Мать зажала дочери нос, рот ее открылся, и мать влила в ее гортань теплую жидкость, закричала: глотай! Глотай! Убью! Глотай!

На шум прибежала соседка. Мать уже смякла. Девочка кинулась к вошедшей:
- Помогите! «Скорую!» Мама отравилась!
-       А ты?
-       И я тоже. И меня она тоже…
Девочка держалась за горло и за живот. Соседка бросилась к телефону. «Скорая» приехала быстро.

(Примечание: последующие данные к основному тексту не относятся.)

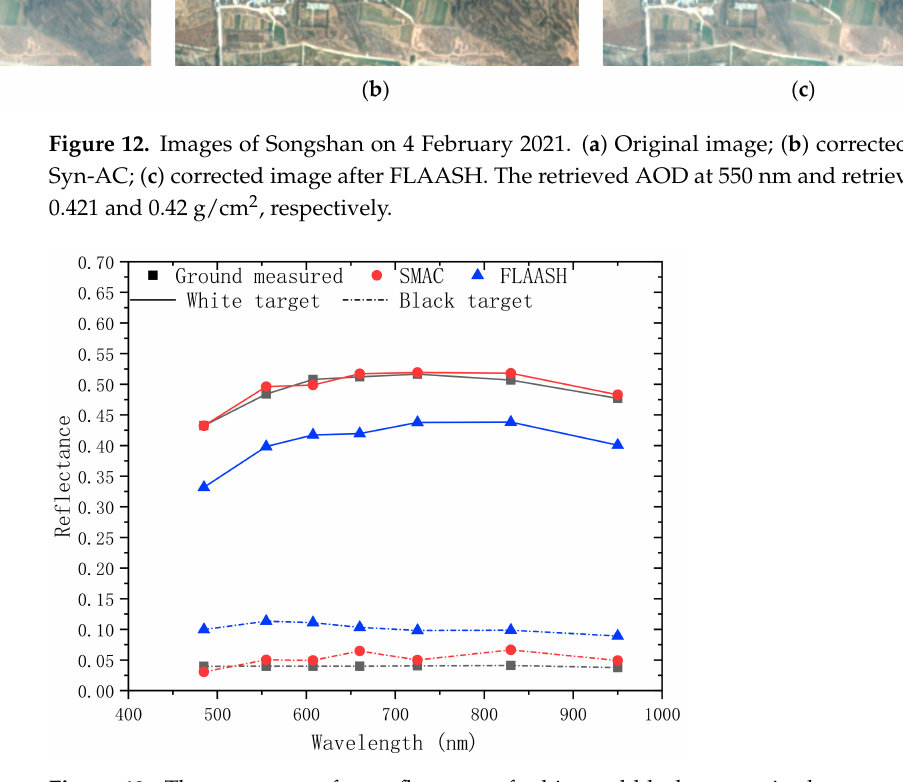
Figure 13. The average surface reflectance of white and black targets in the corrected image of Songshan on 4 February 2021 obtained from Syn-AC and FLAASH and the field-measured reflectance. Table 10. Performance comparison between Syn-AC and FLAASH, basing on Example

Так и осталась юная инвалид со странным отцом,  бессовестным и беспощадным. Он покупал себе селедку, сало, соленые огурцы. Его дочери даже смотреть на это нельзя. У нее начинаются спазмы, потом судороги и – «скорую»! А он приговаривал:
-   А ты не смотри! Тебе нельзя, ты больная, а я здоровый, мне всё можно.
Он оформил ей пенсию по инвалидности и сказал: вот на эти деньги  и живи, на эту сумму и пропитаешься – как раз твоя диета, раз тебе ничего нельзя.

    И мирно не жил, и выгнать, видимо,  боялся, чтобы совсем одному не остаться. Так Нина сидела и  думала: взять ту девочку к себе… Свои дочки вылетели из гнезда. Комната совсем пустая.  Может, хоть частичку греха заглажу…

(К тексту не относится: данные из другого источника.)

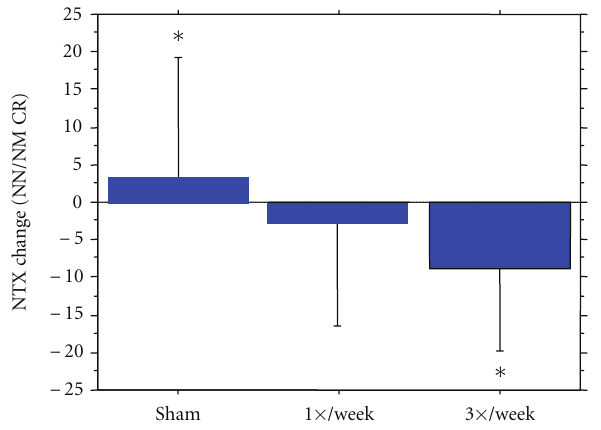
Figure 2: Group e ff ect: Absolute changes in NTx/Cr (nm/mmCr) values presented as Mean ± SD. Analysis by ANCOVA model with changes score as dependent variable and group assignment,baseline value of Ntx/Cr, age, height, use of HRT, and years since menopause as independent variables. Group e ff ect for model was P < . 05, post-hoc pair-wise comparisons analyzed by post-hoc LSD t -tests. ∗ Indicates significance ( P < . 018) between the Sham and 3 × /week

     Как все быстро обернулось: Вера после техникума от завода получила комнату ради сына, а Татьяна вскоре привела жениха. Его Нина сразу полюбила. Да и как не полюбить! За одну фамилию медаль дать! Преображенский. Татьяна теперь Преображенская. У него комната в бараке. Нина сразу предложила: она переедет туда, а молодые останутся в ее комнате. Но те воспротивились. У них уж были планы. Он шофер и завербуется в Монголию. И Тане там есть работа, она окончила кулинарное училище, везде  нужная специальность. И уехали на пять лет.
А как вернулись, купили машину, а за квартирой опять завербовались куда-то далеко, на новую стройку, там и осели. Дети по очереди их дожидались у бабушки, пока все не прописались на новом далеком месте. Нина туда и не собирается. Сердце стало прихватывать. А дома-то  и спокойнее. Теперь совсем просторно.

Надо бы ту последнюю дочку Ваньки, девочку-бедняжку приютить. Надо сходить туда… А то что же тосковать по одиночке… да в такой хорошей комнате, со всеми удобствами.